Health

Open up and say ‘aah’

A miracle treatment for cancer discovered in the mouth of the North American shrew

David Hosking/CORBIS

A miracle treatment for cancer may have been discovered in a very bizarre place—the mouth of the North American shrew. With its saliva, “we were able to reduce the growth of ovarian, breast and prostate cancer tumours at least as well as standard chemo,” says Dr. Jack Stewart, who discovered the cancer-fighting properties of the furry mammal’s paralytic venom—which it uses to stun prey—when he was working as a biochemist at Mount Allison University. Now he’s the scientific adviser for Soricimed Biopharma, a small New Brunswick pharmaceutical company he founded to get the drug onto the market.

The venom contains soricidin, a peptide, that bonds to a calcium channel that’s activated in the human body when cells turn cancerous. It then clogs up the channel, causing the diseased cells to self-destruct. The peptide only targets one chemical, produced by very few cells in the body, so it has almost no side effects, and is also very effective at locating tumours and detecting cancer early. “We attached a fluorescent tag to our drug and injected it into mice. Within two hours the tumours were lighting up.”

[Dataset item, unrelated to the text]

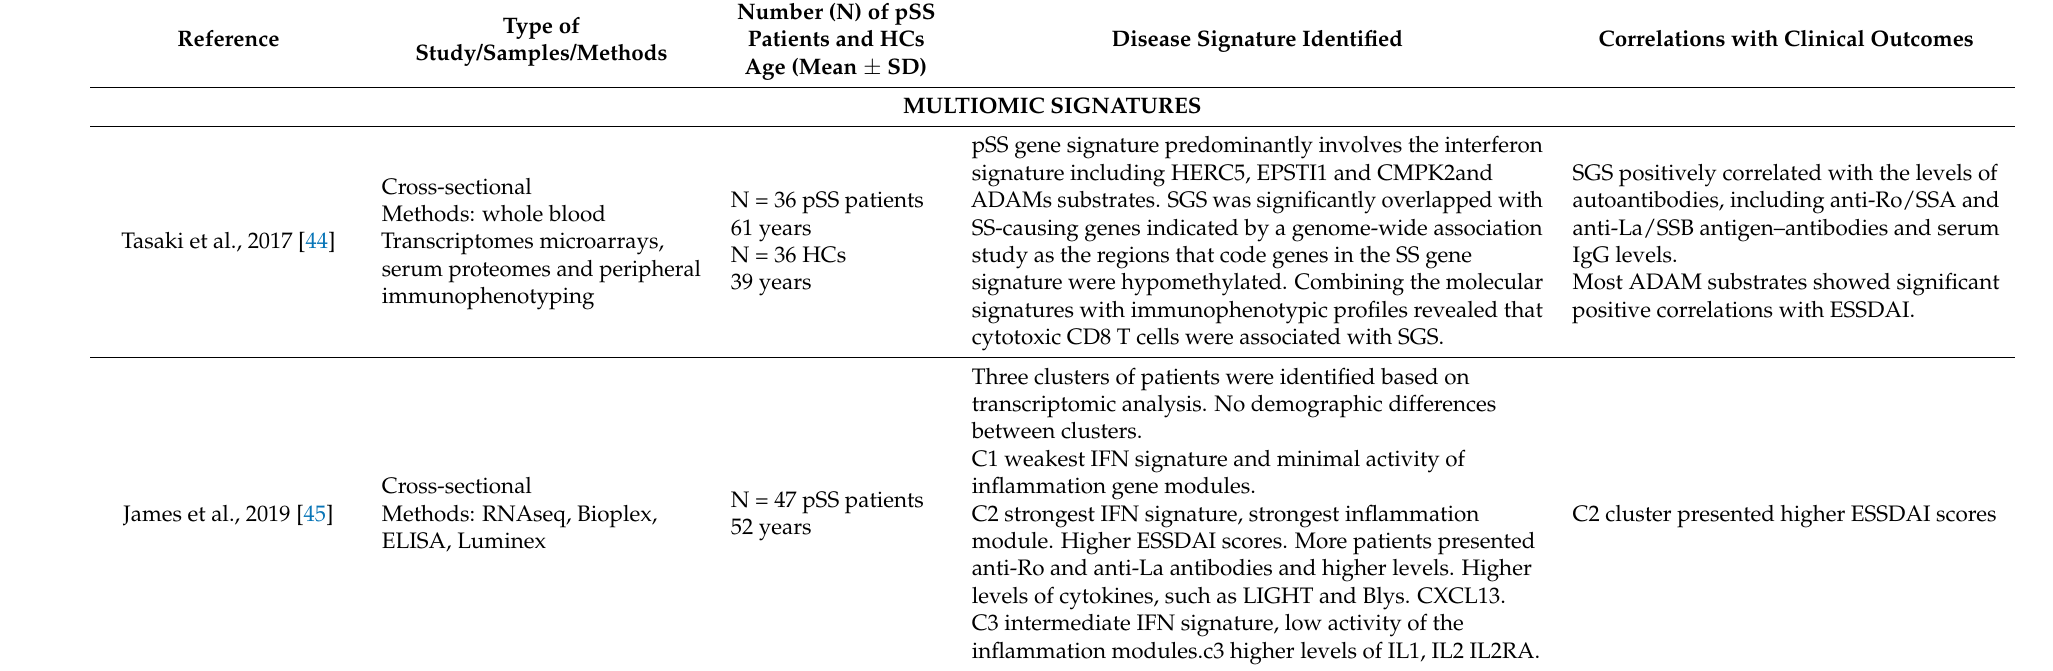
Table 4. Examples of studies investigating potential Sjögren’s Syndrome biomarkers using multi-omic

The drug still has a long way to go before it reaches pharmacies. Stewart says it should go into phase one of human trials within a year, and hopes a larger pharmaceutical company will front the hundreds of millions of dollars needed to get it through two more phases and onto the market. Dr. Rodney Ouellette, president of the Atlantic Cancer Research Institute, which helped Stewart in the early testing of soricidin, says only two to three per cent of drugs make it to human testing, but the ones that do usually wind up in pharmacies. “We have to remain cautiously optimistic,” he says. “But I’m excited.”